I have an entity containing several navigation properties and I need to load three of them. The initial Linq query I wrote is:
await _context.EventParticipant
.Include(x => x.Employee)
.Include(x => x.ExcuseDescription)
.Include(x => x.RegistrationMethod)
.Where(x => x.EventId == eventId)
.ToListAsync();
This led to massive performance issues, causing the query to seemingly never finish when there were about 300 rows to fetch. The first thing I took a look at was the query generated by LINQ which was this:
SELECT
[e].[EmployeeNumber], [e].[EventId], [e].[ExcuseDescriptionId],
[e].[IsInvited], [e].[RegistrationMethodId],
[v].[employee_number], [v].[company_email],
[v].[department_name], [v].[employee_email],
[v].[employeecard_rfid], [v].[firstname], [v].[lastname],
[v].[status], [v].[mandant], [v].[upn], [v].[userid],
[e0].[Id], [e0].[Description], [r].[Id], [r].[Description]
FROM
[EventParticipant] AS [e]
INNER JOIN
[V_Employee] AS [v] ON [e].[EmployeeNumber] = [v].[employee_number]
LEFT JOIN
[ExcuseDescription] AS [e0] ON [e].[ExcuseDescriptionId] = [e0].[Id]
LEFT JOIN
[RegistrationMethod] AS [r] ON [e].[RegistrationMethodId] = [r].[Id]
WHERE
[e].[EventId] = @__eventId_0
Now, this query runs in SSMS in less than a second, so my next guess was that the problem is caused by entity tracking, but adding AsNoTracking()

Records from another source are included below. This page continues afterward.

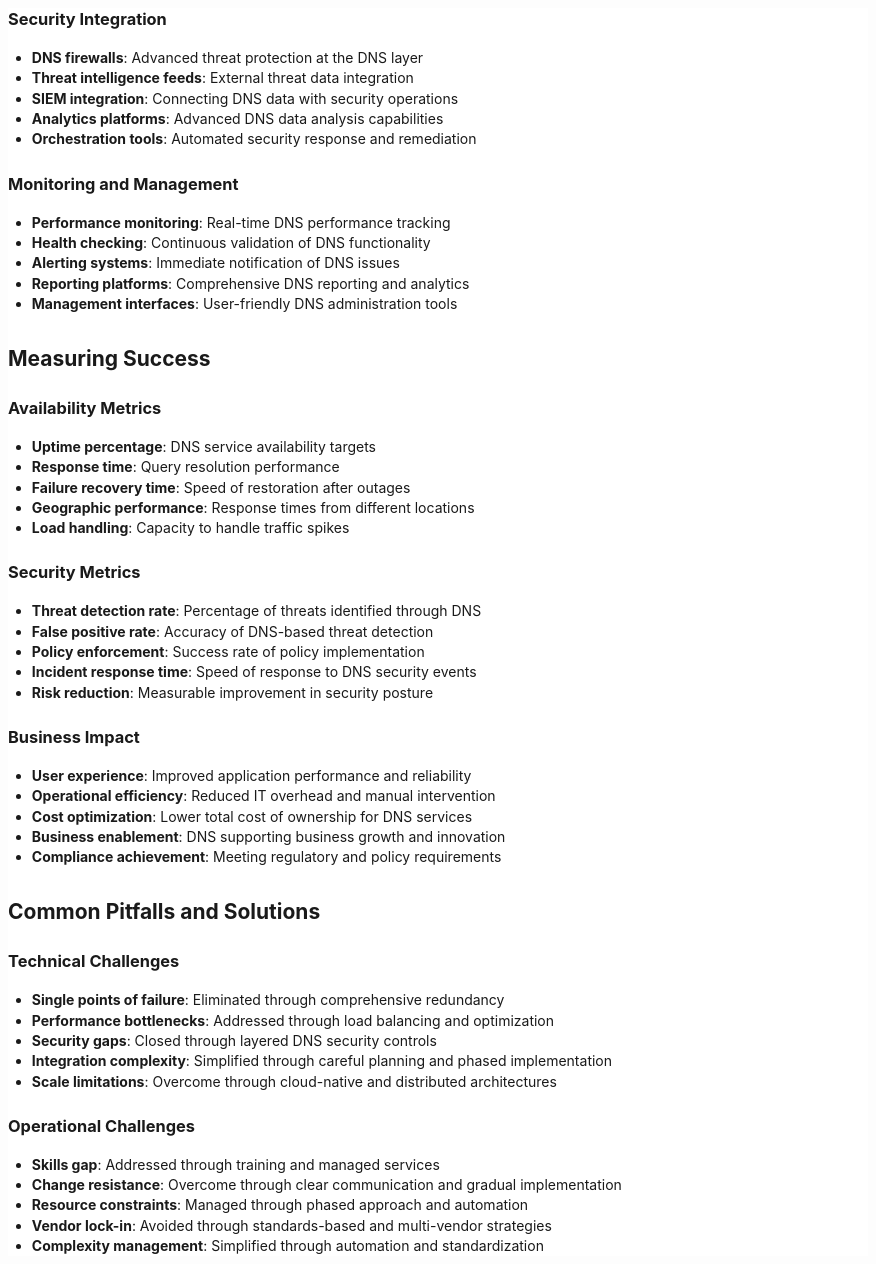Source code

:### Security Integration
- **DNS firewalls**: Advanced threat protection at the DNS layer
- **Threat intelligence feeds**: External threat data integration
- **SIEM integration**: Connecting DNS data with security operations
- **Analytics platforms**: Advanced DNS data analysis capabilities
- **Orchestration tools**: Automated security response and remediation

### Monitoring and Management
- **Performance monitoring**: Real-time DNS performance tracking
- **Health checking**: Continuous validation of DNS functionality
- **Alerting systems**: Immediate notification of DNS issues
- **Reporting platforms**: Comprehensive DNS reporting and analytics
- **Management interfaces**: User-friendly DNS administration tools

## Measuring Success

### Availability Metrics
- **Uptime percentage**: DNS service availability targets
- **Response time**: Query resolution performance
- **Failure recovery time**: Speed of restoration after outages
- **Geographic performance**: Response times from different locations
- **Load handling**: Capacity to handle traffic spikes

### Security Metrics
- **Threat detection rate**: Percentage of threats identified through DNS
- **False positive rate**: Accuracy of DNS-based threat detection
- **Policy enforcement**: Success rate of policy implementation
- **Incident response time**: Speed of response to DNS security events
- **Risk reduction**: Measurable improvement in security posture

### Business Impact
- **User experience**: Improved application performance and reliability
- **Operational efficiency**: Reduced IT overhead and manual intervention
- **Cost optimization**: Lower total cost of ownership for DNS services
- **Business enablement**: DNS supporting business growth and innovation
- **Compliance achievement**: Meeting regulatory and policy requirements

## Common Pitfalls and Solutions

### Technical Challenges
- **Single points of failure**: Eliminated through comprehensive redundancy
- **Performance bottlenecks**: Addressed through load balancing and optimization
- **Security gaps**: Closed through layered DNS security controls
- **Integration complexity**: Simplified through careful planning and phased implementation
- **Scale limitations**: Overcome through cloud-native and distributed architectures

### Operational Challenges
- **Skills gap**: Addressed through training and managed services
- **Change resistance**: Overcome through clear communication and gradual implementation
- **Resource constraints**: Managed through phased approach and automation
- **Vendor lock-in**: Avoided through standards-based and multi-vendor strategies
- **Complexity management**: Simplified through automation and standardization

before materializing the entities led to no improvements.
Interestingly enough, the debug output would show that the query was executed after about 16 seconds (which is still extremely slow), but the entities would still never materialize. The query does load a few extra columns so the next thing I tried was to select only the columns that I need, so I ended up with the following:
await _context.EventParticipant
.Where(x => x.EventId == eventId).AsNoTracking()
.Select(participant => new EventParticipantViewModel()
{
EventId = eventId,
EmployeeNumber = participant.EmployeeNumber,
Department = participant.Employee.DepartmentName,
FirstName = participant.Employee.Firstname,
LastName = participant.Employee.Lastname,
IsInvited = participant.IsInvited,
ExcuseDescription = participant.ExcuseDescription.Description ?? null,
RegisterMethod = participant.RegistrationMethod.Description ?? null,
})
.ToListAsync();
Now, this generated the following query:
SELECT @__eventId_0 AS [EventId], [e].[EmployeeNumber], [v].[department_name] AS [Department], [v].[firstname] AS [FirstName], [v].[lastname] AS [LastName], [e].[IsInvited], COALESCE([e0].[Description], NULL) AS [ExcuseDescription], COALESCE([r].[Description], NULL) AS [RegisterMethod]
FROM [EventParticipant] AS [e]
INNER JOIN [V_Employee] AS [v] ON [e].[EmployeeNumber] = [v].[employee_number]
LEFT JOIN [ExcuseDescription] AS [e0] ON [e].[ExcuseDescriptionId] = [e0].[Id]
LEFT JOIN [RegistrationMethod] AS [r] ON [e].[RegistrationMethodId] = [r].[Id]
WHERE [e].[EventId] = @__eventId_0
Although the query itself is not much different than the original one, the performance impact is immense: the query above executes and entities materialize in less than 2 seconds with the same 300-ish rows!
Could anyone please explain why is this happening? What kind of magic does the EF Core do in the background that would impact the performance like this?
CodePudding user response:
As @Stu mentioned, it's hard to say for sure not knowing the indexes involved or the amount of child collection records involved, but realize that .Include essentially does a select * (using all columns from the child table) which likely is pulling a different index than your custom projection. The custom projection may be using a covering index and thus increasing your performance.
The other thing you didn't mention is which version of EF (core I'm assuming) you are using. Some versions have generated drastically different queries from the same LINQ expression and some of them could result in better or worse performance. For example, earlier versions of EF core might split this query into multiple lazy loaded expressions or injects order by on the child table Ids which if not included in the indexes could lead to performance issues (particularly with unique identifier Ids).
CodePudding user response:
In both queries most of the time is spent waiting for your linked server. And plan changes for distributed queries can be very painful. So while you haven't captured the actual execution plan for any really long-running execution, it's probably caused by your linked server.
<WaitStats>
<Wait WaitType="OLEDB" WaitTimeMs="939" WaitCount="16" />
</WaitStats>
First, do you really have to use a linked server? Can't you just copy the data to the local database?
If you do use linked server, try to never join remote tables with local tables. You it's more reliable to load a temp table with data from your linked server and then join that to your local tables.